→ Task statement:
In the records that follow, show each line where the word "hand" is present.

→ Dataset records:
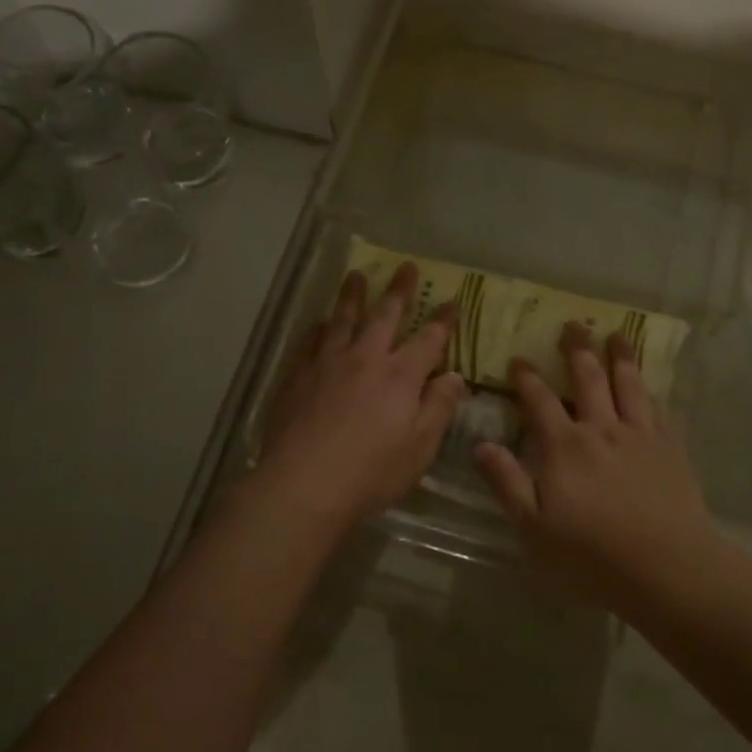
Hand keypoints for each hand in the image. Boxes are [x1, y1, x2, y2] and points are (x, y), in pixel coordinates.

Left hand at [251, 262, 466, 533]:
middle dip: (398, 290)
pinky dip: (319, 328)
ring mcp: (327, 364)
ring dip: (353, 295)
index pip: (429, 339)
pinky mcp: (297, 377)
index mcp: (400, 375)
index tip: (452, 301)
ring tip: (356, 275)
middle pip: (385, 315)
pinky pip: (310, 342)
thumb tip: (454, 376)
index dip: (444, 320)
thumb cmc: (372, 472)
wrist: (304, 485)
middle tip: (404, 266)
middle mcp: (365, 358)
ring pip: (343, 319)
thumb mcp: (420, 447)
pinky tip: (321, 323)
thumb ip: (439, 407)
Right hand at [473, 323, 716, 603]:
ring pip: (628, 384)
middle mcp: (602, 429)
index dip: (527, 378)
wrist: (666, 568)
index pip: (540, 401)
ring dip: (620, 356)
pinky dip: (651, 390)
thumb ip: (507, 483)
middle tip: (572, 325)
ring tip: (615, 335)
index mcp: (565, 446)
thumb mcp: (534, 528)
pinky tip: (651, 384)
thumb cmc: (591, 555)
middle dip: (577, 349)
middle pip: (588, 378)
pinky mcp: (671, 448)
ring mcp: (640, 435)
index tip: (518, 359)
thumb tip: (481, 445)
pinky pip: (659, 408)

→ Solution to the problem:
Hand keypoints for each hand in the image. Boxes are [x1, y1, x2, y2] and points are (x, y), in pixel coordinates.
Left hand at [251, 262, 466, 533]:
Right hand at [473, 323, 716, 603]:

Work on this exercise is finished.